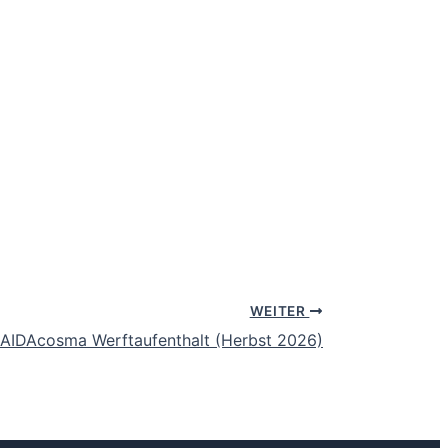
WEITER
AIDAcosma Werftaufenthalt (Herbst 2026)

------

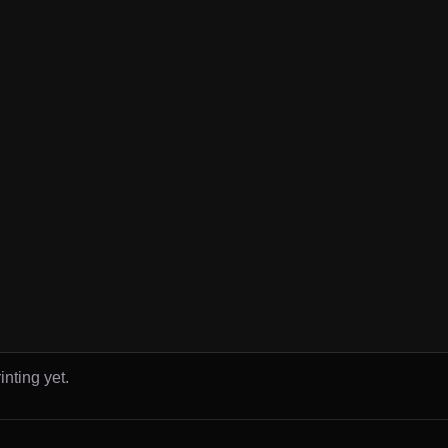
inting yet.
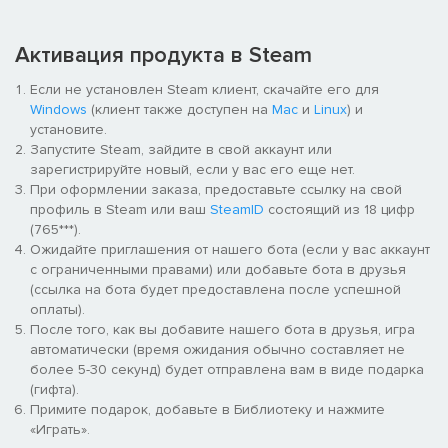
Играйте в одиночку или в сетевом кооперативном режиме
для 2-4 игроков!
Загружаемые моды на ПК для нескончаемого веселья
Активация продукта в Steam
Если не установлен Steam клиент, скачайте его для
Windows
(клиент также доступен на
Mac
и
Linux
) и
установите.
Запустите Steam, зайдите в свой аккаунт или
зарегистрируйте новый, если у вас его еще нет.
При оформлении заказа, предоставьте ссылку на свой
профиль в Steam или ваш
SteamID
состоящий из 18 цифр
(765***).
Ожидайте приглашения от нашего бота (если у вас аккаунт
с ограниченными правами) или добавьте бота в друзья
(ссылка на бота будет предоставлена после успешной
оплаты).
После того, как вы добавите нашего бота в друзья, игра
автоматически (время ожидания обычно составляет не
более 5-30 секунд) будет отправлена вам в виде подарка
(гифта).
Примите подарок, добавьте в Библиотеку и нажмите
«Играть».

------

_WHAT TO PRODUCE_. List every line of the material above that contains the word "клиент", copying each line in full. Case counts when matching.

_ANSWER AREA_.
Если не установлен Steam клиент, скачайте его для
(клиент также доступен на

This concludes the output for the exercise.